### Activity
The whole listing, exactly as given: write it out, leaving out each image.

_____

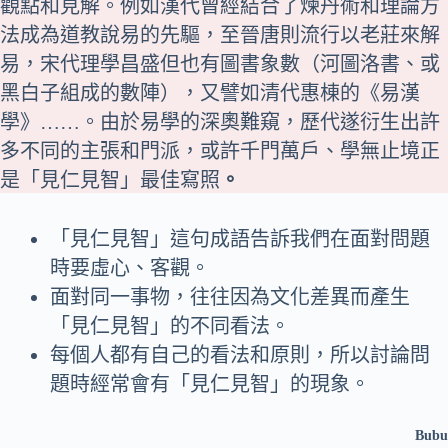
觀點和見解。例如漢代曾經結合了煉丹術和理論方
法成為道教說易的先驅，至晉唐則流行以老莊來解
易，宋代理學昌盛但也有圖書象數（河圖洛書、或
黑白子組成的數陣），又譬如清代惠棟的《易漢
學》……。由於易學的深奧難窺，歷代遂衍生出許
多不同的主張和門派，或許千門萬戶、學無止境正
是「
見仁見智
」最佳寫照
。
「見仁見智」這句成語告訴我們在面對問題
時要虛心、客觀。
面對同一事物，往往因為文化差異而產生
「見仁見智」的不同看法。
每個人都有自己的看法和原則，所以討論問
題時經常會有「見仁見智」的現象。
Bubu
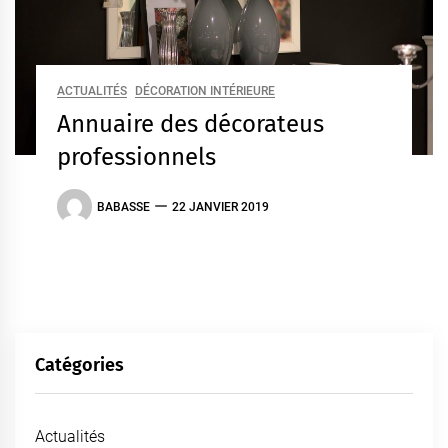
ACTUALITÉS
DÉCORATION INTÉRIEURE
Annuaire des décorateus
professionnels
BABASSE
22 JANVIER 2019
Catégories
Actualités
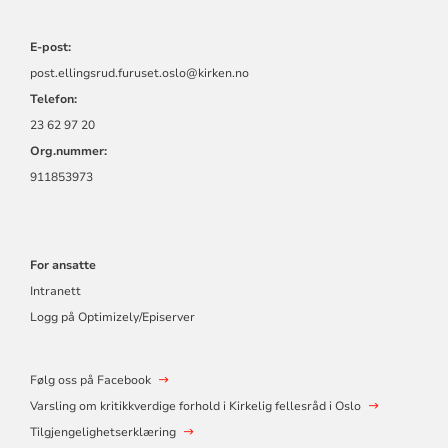
E-post:
post.ellingsrud.furuset.oslo@kirken.no
Telefon:
23 62 97 20
Org.nummer:
911853973
For ansatte
Intranett
Logg på Optimizely/Episerver
Følg oss på Facebook
Varsling om kritikkverdige forhold i Kirkelig fellesråd i Oslo
Tilgjengelighetserklæring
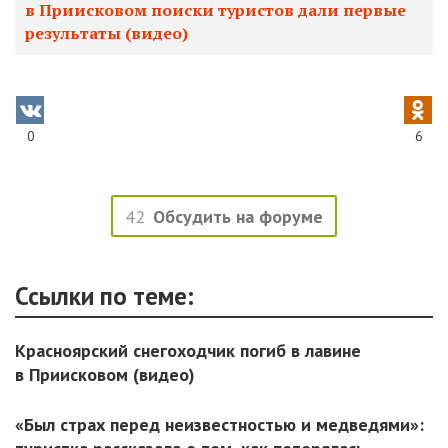
в Приисковом поиски туристов дали первые
результаты (видео)
0
6
42
Обсудить на форуме
Ссылки по теме:
Красноярский снегоходчик погиб в лавине
в Приисковом (видео)
«Был страх перед неизвестностью и медведями»:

_____

### Output for this task
觀點和見解。例如漢代曾經結合了煉丹術和理論方
法成為道教說易的先驅，至晉唐則流行以老莊來解
易，宋代理學昌盛但也有圖書象數（河圖洛書、或
黑白子組成的數陣），又譬如清代惠棟的《易漢
學》……。由於易學的深奧難窺，歷代遂衍生出許
多不同的主張和門派，或許千門萬戶、學無止境正
是「
見仁見智
」最佳寫照
。
「見仁見智」這句成語告訴我們在面對問題
時要虛心、客觀。
面對同一事物，往往因為文化差異而產生
「見仁見智」的不同看法。
每個人都有自己的看法和原則，所以討論問
題時經常會有「見仁見智」的現象。
Bubu
ACTUALITÉS
DÉCORATION INTÉRIEURE
Annuaire des décorateus
professionnels
BABASSE
22 JANVIER 2019
Catégories
Actualités
E-post:
post.ellingsrud.furuset.oslo@kirken.no
Telefon:
23 62 97 20
Org.nummer:
911853973
For ansatte
Intranett
Logg på Optimizely/Episerver
Følg oss på Facebook
Varsling om kritikkverdige forhold i Kirkelig fellesråd i Oslo
Tilgjengelighetserklæring
в Приисковом поиски туристов дали первые
результаты (видео)
0
6
42
Обсудить на форуме
Ссылки по теме:
Красноярский снегоходчик погиб в лавине
в Приисковом (видео)
«Был страх перед неизвестностью и медведями»:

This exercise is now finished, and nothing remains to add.